SINGAPORE — A worker found lying at the third floor staircase landing of Khoo Teck Puat Hospital (KTPH) earlier this year was found to have committed a deliberate act of suicide, the State Coroner ruled on Friday (25 September).
“I also acknowledge that assessment of suicide risk is extremely difficult. In this instance, Mr Alagu did not demonstrate behaviour that suggested suicidal intent,” State Coroner Kamala Ponnampalam said on Alagu Periyakaruppan’s death on 23 April this year.
Alagu, a 46-year-old Indian national, had been diagnosed with COVID-19 and warded in KTPH when he prised open a window panel beside his bed, slipped out, and fell four storeys to his death. He was found directly in line with the window which he fell out of. Despite resuscitation efforts, he was pronounced dead at 7.15am.
Just two days before his suicide, Alagu mentioned in a phone conversation to his nephew that the younger man would have to take care of Alagu’s family. Alagu had told Veerappan Meenakshi Sundram, 24, to provide a “good education” to the latter’s brother.
The nephew felt that something was amiss as his uncle had not spoken that way before. When Meenakshi tried to probe further, Alagu did not elaborate. The nephew ended the conversation by reassuring his uncle that he would recover soon.
To the hospital staff, Alagu had not presented any behaviour that showed him to be a suicidal risk. He was noted to have interacted appropriately with staff and patients and was described as “quiet, pleasant and helpful”. He had also assisted to serve food to other patients during mealtimes.
The only time he verbalised his concern was to his attending consultant, to whom he expressed his worries about his children and financial position.
The construction worker made two self-recordings in his ward’s toilet around an hour before his death, expressing his wish to end his life as he had been informed about his COVID-19 infection. He added that no one had anything to do with his decision and that he arrived at it with a sober mind.
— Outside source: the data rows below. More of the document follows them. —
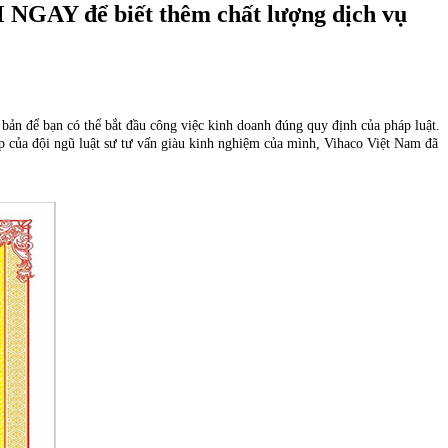
EM NGAY để biết thêm chất lượng dịch vụ
 bản để bạn có thể bắt đầu công việc kinh doanh đúng quy định của pháp luật.
ệp của đội ngũ luật sư tư vấn giàu kinh nghiệm của mình, Vihaco Việt Nam đã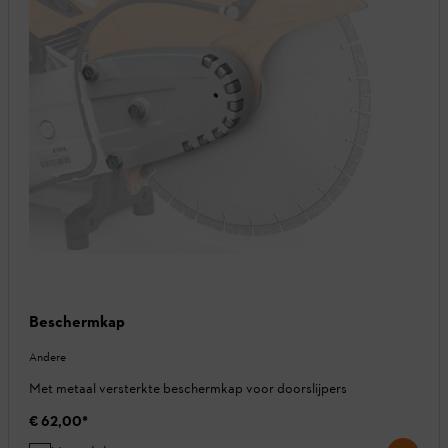
Beschermkap
Andere
Met metaal versterkte beschermkap voor doorslijpers
€ 62,00
*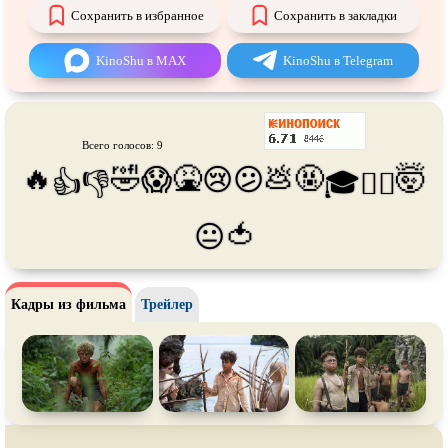
Про танки
Про танцы
Сохранить в избранное
Сохранить в закладки
Про тюрьму
Про футбол
KinoShu в MAX
KinoShu в Telegram
Про хакеров
Про хоккей и
фигурное
катание
Про шпионов
Про Юристов и
Адвокатов
Всего голосов: 9
Псевдо
документальный
Режиссёрская версия
🔥
🤣
🤮
💩
🤬
🤯
😱
😢
😕
👍
👎
🎓
😵‍💫
Роуд-муви
Сверхспособности
Ситком
Слэшер
🍅
😐
Стимпанк
Сцены с
обнажённой натурой
Турецкий сериал
Чёрная комедия
Кадры из фильма
Трейлер
Экранизация
В ожидании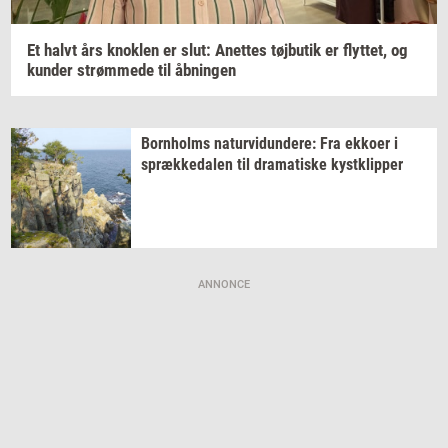
Et halvt års
knok­len
er slut:
Anet­tes
tøj­bu­tik
er
flyt­tet,
og
kun­der
strøm­me­de
til
åb­nin­gen
Born­holms
na­tur­vi­dun­de­re:
Fra
ek­ko­er
i
spræk­ke­da­len
til
dra­ma­ti­ske
kyst­klip­per
ANNONCE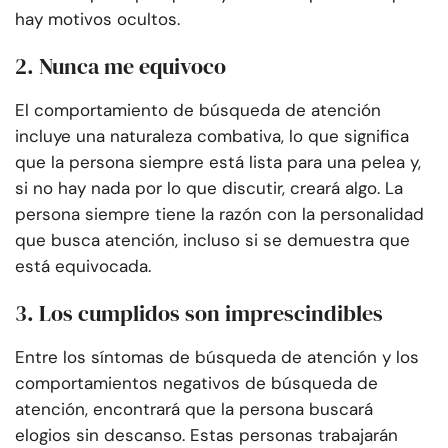
hay motivos ocultos.
2. Nunca me equivoco
El comportamiento de búsqueda de atención
incluye una naturaleza combativa, lo que significa
que la persona siempre está lista para una pelea y,
si no hay nada por lo que discutir, creará algo. La
persona siempre tiene la razón con la personalidad
que busca atención, incluso si se demuestra que
está equivocada.
3. Los cumplidos son imprescindibles
Entre los síntomas de búsqueda de atención y los
comportamientos negativos de búsqueda de
atención, encontrará que la persona buscará
elogios sin descanso. Estas personas trabajarán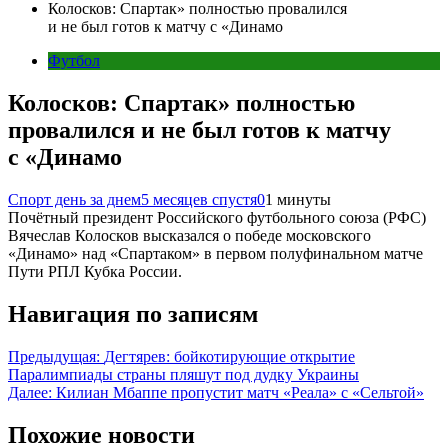
Колосков: Спартак» полностью провалился
и не был готов к матчу с «Динамо
Футбол
Колосков: Спартак» полностью
провалился и не был готов к матчу
с «Динамо
Спорт день за днем
5 месяцев спустя
0
1 минуты
Почётный президент Российского футбольного союза (РФС)
Вячеслав Колосков высказался о победе московского
«Динамо» над «Спартаком» в первом полуфинальном матче
Пути РПЛ Кубка России.
Навигация по записям
Предыдущая:
Дегтярев: бойкотирующие открытие
Паралимпиады страны пляшут под дудку Украины
Далее:
Килиан Мбаппе пропустит матч «Реала» с «Сельтой»
Похожие новости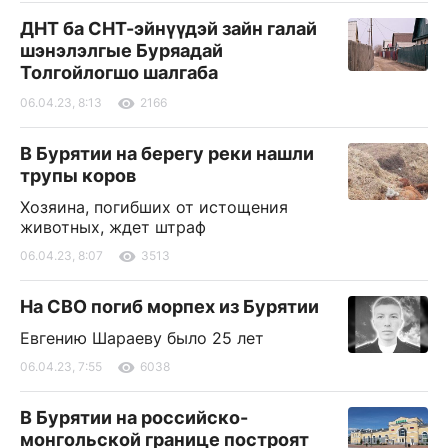
ДНТ ба СНТ-эйнүүдэй зайн галай
шэнэлэлгые Буряадай
Толгойлогшо шалгаба
06.04.23, 8:13
2166
В Бурятии на берегу реки нашли
трупы коров
Хозяина, погибших от истощения
животных, ждет штраф
06.04.23, 8:07
3513
На СВО погиб морпех из Бурятии
Евгению Шараеву было 25 лет
06.04.23, 7:55
6038
В Бурятии на российско-
монгольской границе построят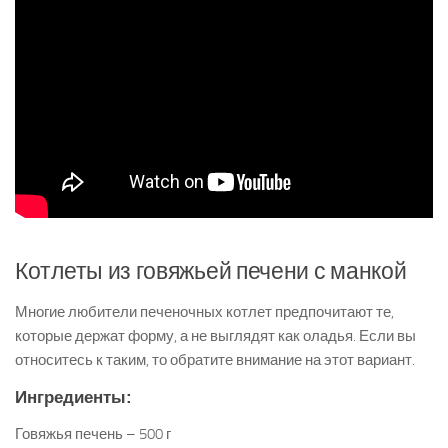
Котлеты из говяжьей печени с манкой
Многие любители печеночных котлет предпочитают те,
которые держат форму, а не выглядят как оладья. Если вы
относитесь к таким, то обратите внимание на этот вариант.
Ингредиенты:
Говяжья печень – 500 г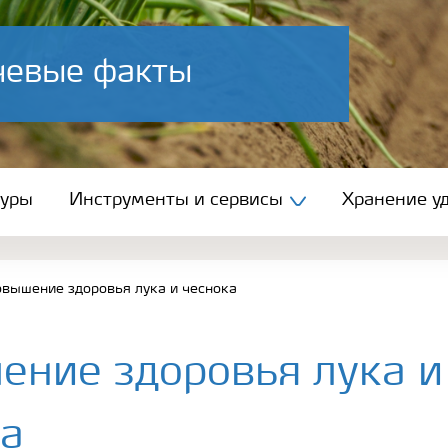
ючевые факты
туры
Инструменты и сервисы
Хранение уд
вышение здоровья лука и чеснока
ние здоровья лука и
ка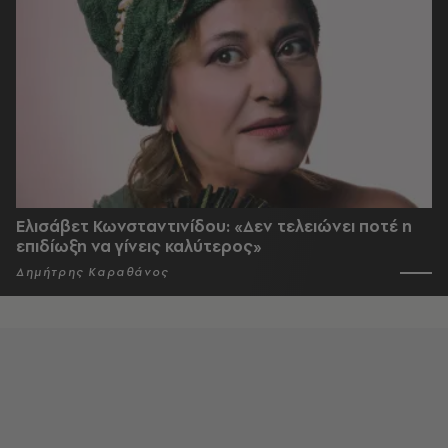
Ελισάβετ Κωνσταντινίδου: «Δεν τελειώνει ποτέ η
επιδίωξη να γίνεις καλύτερος»
Δημήτρης Καραθάνος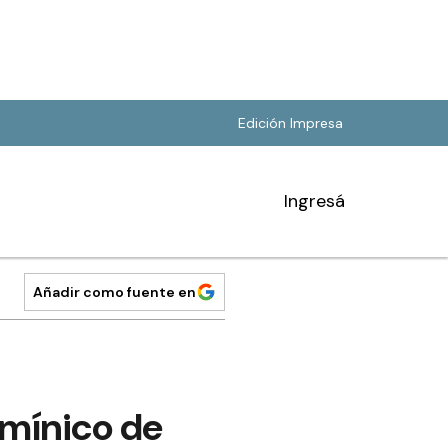
Edición Impresa
Ingresá
Añadir como fuente en
lumínico de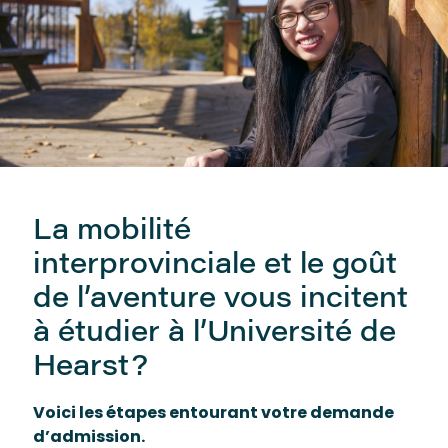
La mobilité
interprovinciale et le goût
de l’aventure vous incitent
à étudier à l’Université de
Hearst?
Voici les étapes entourant votre demande
d’admission.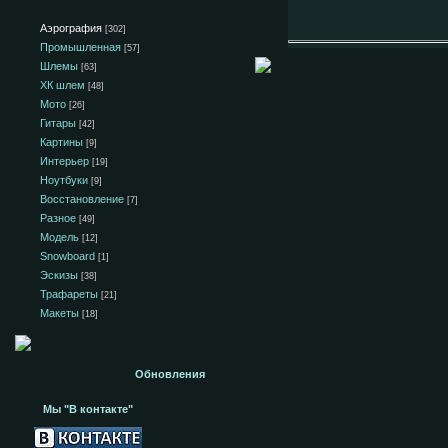
Аэрография
[302]
Промышленная
[57]
Шлемы
[63]
ХК шлем
[48]
Мото
[26]
Гитары
[42]
Картины
[9]
Интерьер
[19]
Ноутбуки
[9]
Восстановление
[7]
Разное
[49]
Модель
[12]
Snowboard
[1]
Эскизы
[38]
Трафареты
[21]
Макеты
[18]
Обновления
Мы "В контакте"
Using a metal hook, Alagu turned to the window beside his bed to prise out the windowpane holders, Alagu then slid out the glass pane from its slot. He placed the glass pane on the floor. He then fell to his death.
His absence was only discovered by a staff nurse who was about to conduct her morning rounds at around 6.15am when she heard a thud from Alagu’s ward. Upon her investigation, she found Alagu missing from the ward and alerted her colleagues.
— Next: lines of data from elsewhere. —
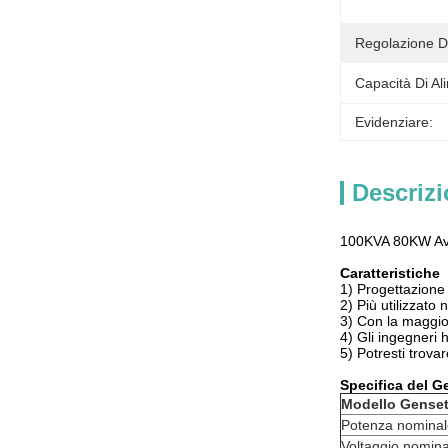
Regolazione De
Capacità Di Al
Evidenziare:
Descrizi
100KVA 80KW Avvi
Caratteristiche
1) Progettazione 
2) Più utilizzato
3) Con la maggior
4) Gli ingegneri 
5) Potresti trova
Specifica del G
Modello Gense
Potenza nominal
Voltaggio nomina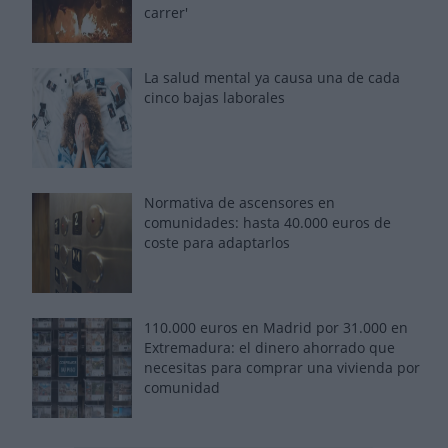
carrer'
La salud mental ya causa una de cada
cinco bajas laborales
Normativa de ascensores en
comunidades: hasta 40.000 euros de
coste para adaptarlos
110.000 euros en Madrid por 31.000 en
Extremadura: el dinero ahorrado que
necesitas para comprar una vivienda por
comunidad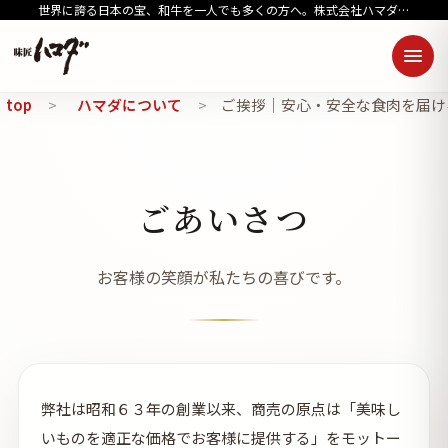
世界に誇る日本の宝、和牛を一人でも多くの方へ。株式会社ハマダの使命
menu
top
ハマダについて
ご挨拶｜安心・安全な食肉を届け
ごあいさつ
お客様の笑顔が私たちの喜びです。
弊社は昭和６３年の創業以来、商売の原点は「美味し
いものを適正な価格でお客様に提供する」をモットー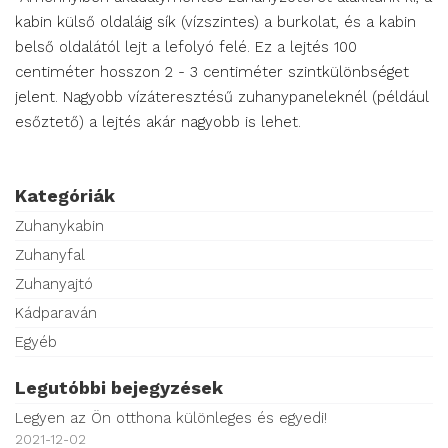
kabin külső oldaláig sík (vízszintes) a burkolat, és a kabin
belső oldalától lejt a lefolyó felé. Ez a lejtés 100
centiméter hosszon 2 - 3 centiméter szintkülönbséget
jelent. Nagyobb vízáteresztésű zuhanypaneleknél (például
esőztető) a lejtés akár nagyobb is lehet.
Kategóriák
Zuhanykabin
Zuhanyfal
Zuhanyajtó
Kádparaván
Egyéb
Legutóbbi bejegyzések
Legyen az Ön otthona különleges és egyedi!
2021-12-02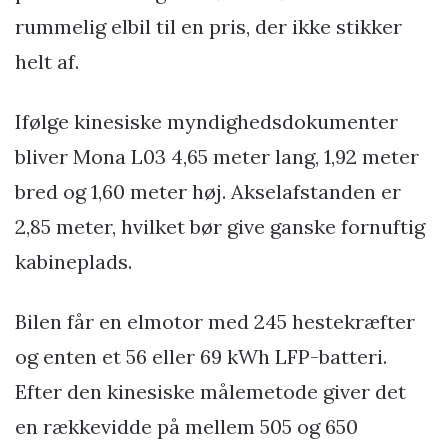
rummelig elbil til en pris, der ikke stikker
helt af.
Ifølge kinesiske myndighedsdokumenter
bliver Mona L03 4,65 meter lang, 1,92 meter
bred og 1,60 meter høj. Akselafstanden er
2,85 meter, hvilket bør give ganske fornuftig
kabineplads.
Bilen får en elmotor med 245 hestekræfter
og enten et 56 eller 69 kWh LFP-batteri.
Efter den kinesiske målemetode giver det
en rækkevidde på mellem 505 og 650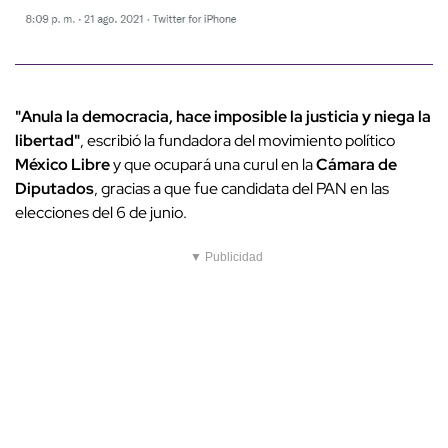
"Anula la democracia, hace imposible la justicia y niega la
libertad"
, escribió la fundadora del movimiento político
México Libre
y que ocupará una curul en la
Cámara de
Diputados
, gracias a que fue candidata del PAN en las
elecciones del 6 de junio.
▼ Publicidad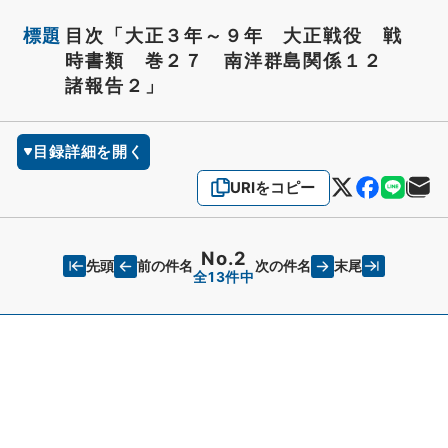
標題
目次「大正３年～９年 大正戦役 戦
時書類 巻２７ 南洋群島関係１２
諸報告２」
目録詳細を開く
URIをコピー
No.2
先頭
末尾
前の件名
次の件名
全13件中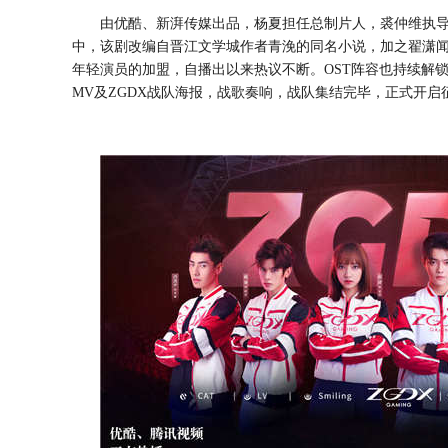
由优酷、新湃传媒出品，杨夏担任总制片人，裘仲维执
中，该剧改编自
晋江文学城作者
青浼的同名小说，加之
翟潇
年轻演员
的加盟，自播出以来热议不断。
O
ST
阵容也持续解
M
V
及
Z
GDX
战队海报，战歌奏响，战队集结完毕，正式开启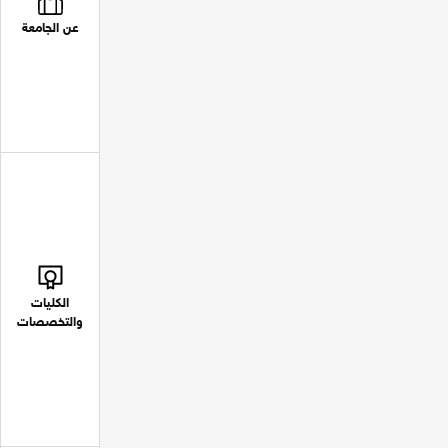
عن الجامعة
الكليات
والتخصصات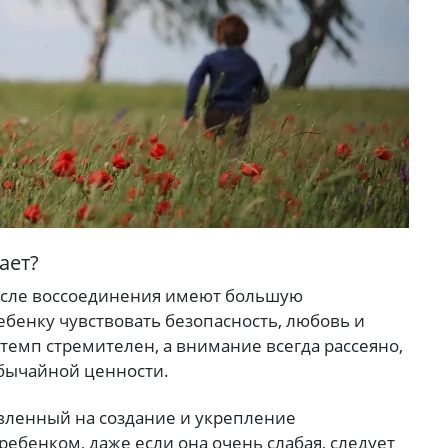
ает?
осле воссоединения имеют большую
бенку чувствовать безопасность, любовь и
темп стремителен, а внимание всегда рассеяно,
обычайной ценности.
вленный на создание и укрепление
ебенком, даже если она очень слабая, следует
Another nurse who was working the night shift had heard the patient call bell from Alagu’s bed at about 1.39am. When a colleague attended to Alagu, she found him covered with his blanket and he was silent. The nurse thought that he might have pressed the bell by mistake.
The only other patient in Alagu’s ward had been admitted together with him since 19 April. The two, which were a bed apart, barely spoke to each other due to language barriers.
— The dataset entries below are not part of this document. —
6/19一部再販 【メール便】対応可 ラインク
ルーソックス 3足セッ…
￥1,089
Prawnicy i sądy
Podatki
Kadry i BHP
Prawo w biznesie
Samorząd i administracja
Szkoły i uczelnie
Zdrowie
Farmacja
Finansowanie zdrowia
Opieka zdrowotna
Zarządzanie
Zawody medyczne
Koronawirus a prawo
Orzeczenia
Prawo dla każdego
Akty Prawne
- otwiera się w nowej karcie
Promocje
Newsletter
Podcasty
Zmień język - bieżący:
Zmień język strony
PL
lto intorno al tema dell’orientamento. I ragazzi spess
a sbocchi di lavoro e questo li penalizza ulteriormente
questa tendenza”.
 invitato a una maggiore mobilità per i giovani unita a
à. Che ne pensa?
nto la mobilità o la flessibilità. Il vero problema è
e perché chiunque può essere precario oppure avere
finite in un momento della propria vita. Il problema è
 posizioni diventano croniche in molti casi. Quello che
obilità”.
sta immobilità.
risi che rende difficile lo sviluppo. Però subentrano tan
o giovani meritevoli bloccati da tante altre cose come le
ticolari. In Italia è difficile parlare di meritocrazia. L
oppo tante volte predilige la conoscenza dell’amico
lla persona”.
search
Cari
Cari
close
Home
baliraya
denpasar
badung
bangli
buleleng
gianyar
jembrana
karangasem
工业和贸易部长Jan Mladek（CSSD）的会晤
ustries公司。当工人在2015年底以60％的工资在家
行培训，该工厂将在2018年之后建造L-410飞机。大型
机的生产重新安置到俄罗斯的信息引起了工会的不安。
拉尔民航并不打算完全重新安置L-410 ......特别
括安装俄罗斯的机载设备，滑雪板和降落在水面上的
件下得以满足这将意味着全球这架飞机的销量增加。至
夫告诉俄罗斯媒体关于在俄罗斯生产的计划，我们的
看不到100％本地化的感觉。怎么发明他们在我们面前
The patient noticed Alagu using his mobile phone on 22 April. The patient then slept through the night after taking cough medication and did not hear any thud.
Goh Kah Hong, Head and Senior Consultant of Psychological Medicine at KTPH, who chaired a committee reviewing the incident, found that there was no lapse in the hospital’s clinical care.
The doctor found that many COVID-19 patients did not have a good understanding of the virus. Following the incident, a workgroup was formed in KTPH to look into the welfare of foreign worker patients.
The hospital has also provided additional resources to these patients such as video recordings about COVID-19.
It has also taken steps to reduce fear and the feeling of isolation like providing chargers and top-up cards for mobile phones of these patients so that they can stay connected with their friends and family. Nurses also made it a point to connect with patients and had their names written on their personal protective equipment.
Following this incident, a review was conducted by KTPH’s Safety Committee and a decision was made to apply silicon to the plastic holders for all windowpanes in the hospital, to prevent them from being easily removed.